* _ACTIVITY 1_:
According to the MinIO automation text, what is the first step to provision an S3 bucket from scratch?

* _PROVIDED PASSAGE_:
************

Bonus: All together now. It’s time for automation

So far we have explored different methods to install and consume an S3 backend over a vSAN enabled infrastructure. Some of this methods are intented to be done by a human, in fact, access to the console is very interesting for learning and for performing maintenance and observability tasks on day 2 where a graphical interface might be crucial.

However, in the real world and especially when using kubernetes, it would be very desirable to be able to industrialize all these provisioning tasks without any mouse “click”. Next you will see a practical case for provisioning via CLI and therefore 100% automatable.

To recap, the steps we need to complete the provisioning of a S3 bucket from scratch given a kubernetes cluster with MinIO operator installed are summarized below

  • Create a namespace to place all MinIO tenant related objects
  • Create a MinIO tenant using MinIO plugin (or apply an existing yaml manifiest containing the Tenant CRD and rest of required object)

************

* _PROVIDED INFORMATION_:

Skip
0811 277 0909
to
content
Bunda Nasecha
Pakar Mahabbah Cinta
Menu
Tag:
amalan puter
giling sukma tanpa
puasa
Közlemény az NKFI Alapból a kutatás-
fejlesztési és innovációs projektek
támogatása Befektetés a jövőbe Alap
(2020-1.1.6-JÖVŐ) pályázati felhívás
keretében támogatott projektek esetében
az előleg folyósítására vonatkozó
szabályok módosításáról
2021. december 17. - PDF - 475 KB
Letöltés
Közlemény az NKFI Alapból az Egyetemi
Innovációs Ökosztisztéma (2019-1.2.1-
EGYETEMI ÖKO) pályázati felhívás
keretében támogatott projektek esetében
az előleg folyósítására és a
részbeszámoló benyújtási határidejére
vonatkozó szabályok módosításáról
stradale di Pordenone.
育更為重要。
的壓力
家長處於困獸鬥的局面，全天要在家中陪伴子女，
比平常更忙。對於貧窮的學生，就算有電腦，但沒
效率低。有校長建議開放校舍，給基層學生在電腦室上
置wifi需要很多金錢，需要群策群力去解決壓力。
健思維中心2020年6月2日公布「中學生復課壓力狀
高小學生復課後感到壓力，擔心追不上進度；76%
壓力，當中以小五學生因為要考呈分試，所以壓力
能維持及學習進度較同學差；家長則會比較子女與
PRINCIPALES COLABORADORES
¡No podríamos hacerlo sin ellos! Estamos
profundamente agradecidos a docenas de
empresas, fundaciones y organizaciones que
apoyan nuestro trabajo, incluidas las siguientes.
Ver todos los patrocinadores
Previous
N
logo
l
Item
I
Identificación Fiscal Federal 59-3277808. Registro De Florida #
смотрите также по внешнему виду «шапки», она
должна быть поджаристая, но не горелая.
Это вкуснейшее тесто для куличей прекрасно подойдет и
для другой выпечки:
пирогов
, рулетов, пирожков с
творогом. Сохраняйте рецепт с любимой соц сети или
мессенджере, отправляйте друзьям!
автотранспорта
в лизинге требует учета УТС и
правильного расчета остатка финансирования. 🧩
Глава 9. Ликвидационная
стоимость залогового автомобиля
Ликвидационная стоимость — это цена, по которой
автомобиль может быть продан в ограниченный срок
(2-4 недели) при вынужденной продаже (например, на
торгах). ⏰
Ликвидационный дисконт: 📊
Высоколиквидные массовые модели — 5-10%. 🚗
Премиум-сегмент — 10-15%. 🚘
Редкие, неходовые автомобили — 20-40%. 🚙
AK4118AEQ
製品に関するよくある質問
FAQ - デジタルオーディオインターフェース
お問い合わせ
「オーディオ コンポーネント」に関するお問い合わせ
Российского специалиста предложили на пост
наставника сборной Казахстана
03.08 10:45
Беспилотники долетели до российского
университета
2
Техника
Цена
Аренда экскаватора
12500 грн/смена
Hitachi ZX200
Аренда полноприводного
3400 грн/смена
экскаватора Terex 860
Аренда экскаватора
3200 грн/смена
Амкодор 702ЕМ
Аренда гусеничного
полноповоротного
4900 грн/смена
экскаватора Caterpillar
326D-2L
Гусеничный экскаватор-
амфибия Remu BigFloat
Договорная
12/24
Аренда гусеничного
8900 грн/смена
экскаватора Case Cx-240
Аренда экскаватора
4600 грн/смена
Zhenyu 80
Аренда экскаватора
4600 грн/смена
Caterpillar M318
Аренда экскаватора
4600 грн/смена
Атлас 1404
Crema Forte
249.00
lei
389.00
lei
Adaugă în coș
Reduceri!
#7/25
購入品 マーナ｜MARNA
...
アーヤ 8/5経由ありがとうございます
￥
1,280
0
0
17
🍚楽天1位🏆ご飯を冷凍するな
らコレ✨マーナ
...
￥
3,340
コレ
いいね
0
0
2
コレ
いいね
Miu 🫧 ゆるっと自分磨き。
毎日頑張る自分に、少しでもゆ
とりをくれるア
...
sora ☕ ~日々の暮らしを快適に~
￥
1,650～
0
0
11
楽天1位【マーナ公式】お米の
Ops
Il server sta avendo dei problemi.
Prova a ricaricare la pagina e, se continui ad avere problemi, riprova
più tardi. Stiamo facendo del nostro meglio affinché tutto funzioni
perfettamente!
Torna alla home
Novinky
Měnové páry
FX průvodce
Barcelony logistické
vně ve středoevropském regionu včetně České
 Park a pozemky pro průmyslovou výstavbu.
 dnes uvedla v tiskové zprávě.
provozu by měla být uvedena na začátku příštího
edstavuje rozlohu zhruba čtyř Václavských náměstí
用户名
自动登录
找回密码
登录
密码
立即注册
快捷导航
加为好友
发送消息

************

* _ACTIVITY 2_:
Copy the rows word for word, from the first row through the line that contains "效率低。有校長建議開放校舍，給基層學生在電腦室上".

* _RESPONSE AREA 1_:
Create a namespace to hold all the MinIO tenant related objects.

* _RESPONSE AREA 2_:
Skip
0811 277 0909
to
content
Bunda Nasecha
Pakar Mahabbah Cinta
Menu
Tag:
amalan puter
giling sukma tanpa
puasa
Közlemény az NKFI Alapból a kutatás-
fejlesztési és innovációs projektek
támogatása Befektetés a jövőbe Alap
(2020-1.1.6-JÖVŐ) pályázati felhívás
keretében támogatott projektek esetében
az előleg folyósítására vonatkozó
szabályok módosításáról
2021. december 17. - PDF - 475 KB
Letöltés
Közlemény az NKFI Alapból az Egyetemi
Innovációs Ökosztisztéma (2019-1.2.1-
EGYETEMI ÖKO) pályázati felhívás
keretében támogatott projektek esetében
az előleg folyósítására és a
részbeszámoló benyújtási határidejére
vonatkozó szabályok módosításáról
stradale di Pordenone.
育更為重要。
的壓力
家長處於困獸鬥的局面，全天要在家中陪伴子女，
比平常更忙。對於貧窮的學生，就算有電腦，但沒
效率低。有校長建議開放校舍，給基層學生在電腦室上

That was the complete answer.